━━ INPUT ━━

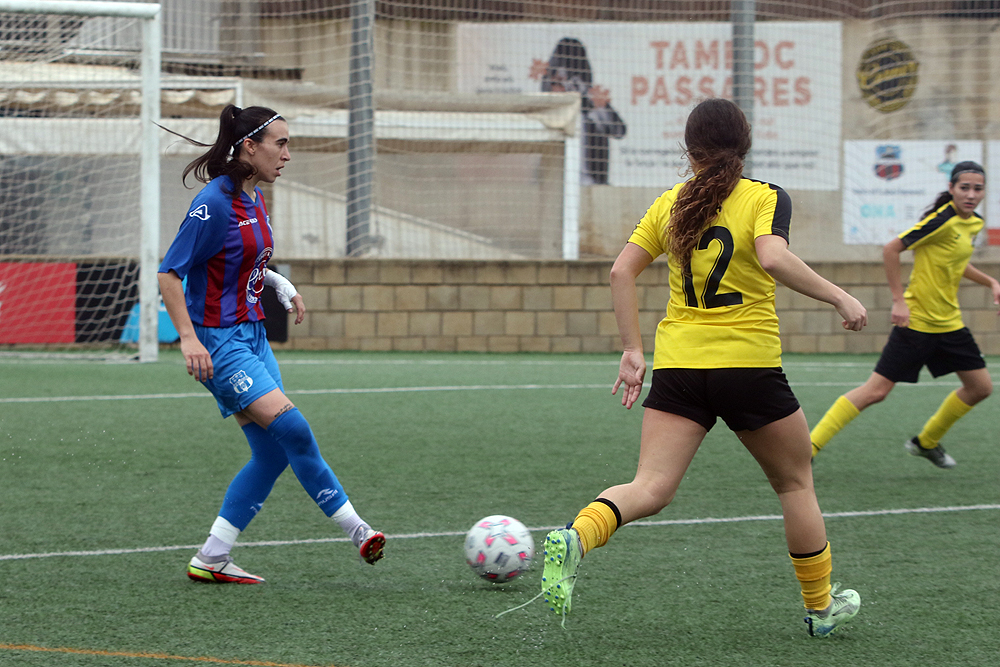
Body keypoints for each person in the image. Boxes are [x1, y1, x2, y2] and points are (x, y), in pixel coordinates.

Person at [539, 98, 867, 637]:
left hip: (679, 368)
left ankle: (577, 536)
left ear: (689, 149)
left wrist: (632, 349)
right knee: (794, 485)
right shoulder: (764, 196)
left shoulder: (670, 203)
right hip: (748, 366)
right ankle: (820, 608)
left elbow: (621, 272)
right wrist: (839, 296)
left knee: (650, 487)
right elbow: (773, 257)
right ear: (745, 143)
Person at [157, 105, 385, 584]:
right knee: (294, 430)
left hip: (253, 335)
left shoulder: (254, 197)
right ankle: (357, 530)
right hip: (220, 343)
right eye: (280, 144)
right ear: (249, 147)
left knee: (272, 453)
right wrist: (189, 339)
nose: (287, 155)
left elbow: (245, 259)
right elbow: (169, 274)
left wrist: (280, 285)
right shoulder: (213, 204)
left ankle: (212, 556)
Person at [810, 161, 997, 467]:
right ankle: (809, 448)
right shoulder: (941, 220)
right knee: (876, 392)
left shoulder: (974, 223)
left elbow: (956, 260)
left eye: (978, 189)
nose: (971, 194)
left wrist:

━━━
━━ INPUT ━━

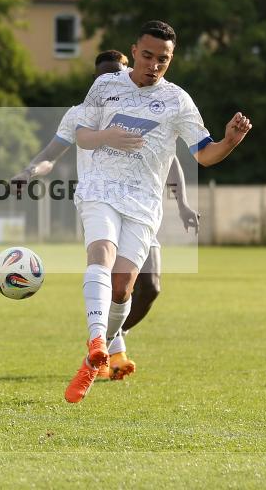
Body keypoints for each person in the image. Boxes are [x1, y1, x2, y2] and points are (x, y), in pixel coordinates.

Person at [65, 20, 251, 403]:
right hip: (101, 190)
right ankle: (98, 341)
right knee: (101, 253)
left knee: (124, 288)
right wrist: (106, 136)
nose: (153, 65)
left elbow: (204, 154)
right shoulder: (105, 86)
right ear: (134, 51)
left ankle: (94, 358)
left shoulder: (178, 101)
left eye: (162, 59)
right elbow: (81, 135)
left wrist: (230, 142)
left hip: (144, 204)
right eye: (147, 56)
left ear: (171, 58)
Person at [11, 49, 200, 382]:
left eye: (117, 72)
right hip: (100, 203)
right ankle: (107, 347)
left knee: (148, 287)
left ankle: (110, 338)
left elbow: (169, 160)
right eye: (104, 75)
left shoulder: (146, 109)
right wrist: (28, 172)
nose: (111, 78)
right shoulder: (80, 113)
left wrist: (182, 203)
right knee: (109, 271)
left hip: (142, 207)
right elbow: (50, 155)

━━━

For this exercise, output exactly the lines above from the line with "right wrist: (28, 172)" to the line with "right elbow: (50, 155)", counting both, and leave out the rest.

▸ WRITTEN ANSWER
right wrist: (28, 172)
nose: (111, 78)
right shoulder: (80, 113)
left wrist: (182, 203)
right knee: (109, 271)
left hip: (142, 207)
right elbow: (50, 155)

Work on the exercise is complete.